I've always liked this REIT as its portfolio of properties are in Singapore and its business is relatively easy to understand. REITs invest in a portfolio of properties and are professionally managed by their team. Income generated from the rental of properties are collected and distributed to shareholders of the REITs. In Singapore, REITs distribute 90% of rental collected to shareholders.
Suntec REIT has the following properties in their portfolio:
100% of Suntec City mall
100% of Suntec City office towers
60.8% of Suntec Singapore international convention and exhibition centre
100% of Park Mall
1/3 of One Raffles Quay
1/3 of Marina Bay Financial Centre
All its properties have very high occupancy rate at more than 97% as at 31 December 2012.
Currently, Suntec City is undergoing a major asset enhancement project who aims to transform the whole of suntec city to a new look. The asset enhancement at the Suntec city convention centre has been completed and now there are more shops and eateries there. Suntec City mall is still undergoing renovations and is scheduled to complete in mid 2015.

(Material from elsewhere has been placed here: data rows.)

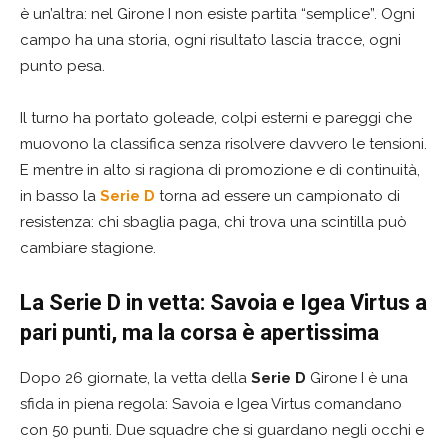
è un’altra: nel Girone I non esiste partita “semplice”. Ogni
campo ha una storia, ogni risultato lascia tracce, ogni
punto pesa.
Il turno ha portato goleade, colpi esterni e pareggi che
muovono la classifica senza risolvere davvero le tensioni.
E mentre in alto si ragiona di promozione e di continuità,
in basso la
Serie D
torna ad essere un campionato di
resistenza: chi sbaglia paga, chi trova una scintilla può
cambiare stagione.
La Serie D in vetta: Savoia e Igea Virtus a
pari punti, ma la corsa è apertissima
Dopo 26 giornate, la vetta della
Serie D
Girone I è una
sfida in piena regola: Savoia e Igea Virtus comandano
con 50 punti. Due squadre che si guardano negli occhi e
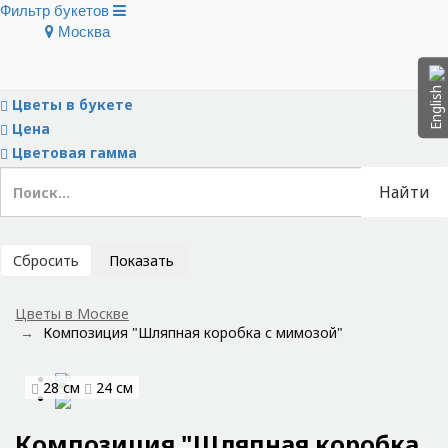
Фильтр букетов
Москва
Скрыть фильтры
Тип букета
English
Цветы в букете
Цена
Цветовая гамма
Найти
Сбросить
Показать
Цветы в Москве
Композиция "Шляпная коробка с мимозой"
28 см
24 см
Композиция "Шляпная коробка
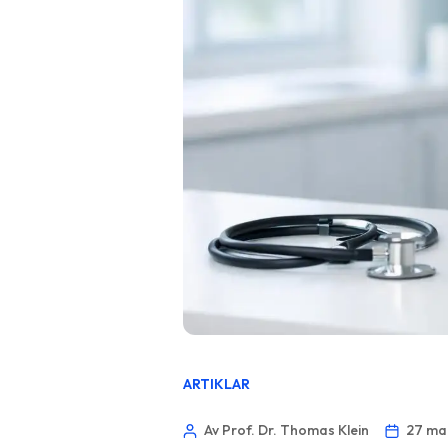
ARTIKLAR
Av Prof. Dr. Thomas Klein
27 ma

The NAV for the trust is 1.93 at 30/06/13. Thus, it is trading at a discount to NAV of 18% at the current price of $1.60. The REIT is set to benefit from the completion of its asset enhancements which will bring in more revenue for itself. This also means distribution to shareholders is set to increase in the next 2 years.
The yield currently is around 5-6% annually. I have bought at much lower prices before in Suntec thus i do not find current prices too attractive. Furthermore, with interest rates set to rise in the next 2 years, a 5% yield will no longer be attractive in the future. Of course, you can still buy at current prices if you're investing for income. The price is not too high and not too low. It can still go lower. If you buy now, make sure you have holding power to hold the stock and also more money to buy at even lower prices. By averaging down, you can always buy more at lower prices and your overall price will be much lower in the long run. I do not encourage averaging down generally for other stocks. REITS have assets and are generally safe thus averaging down is possible. For other types of stocks, you'll have to analyse the business yourself and determine if it will be still strong many years down the road.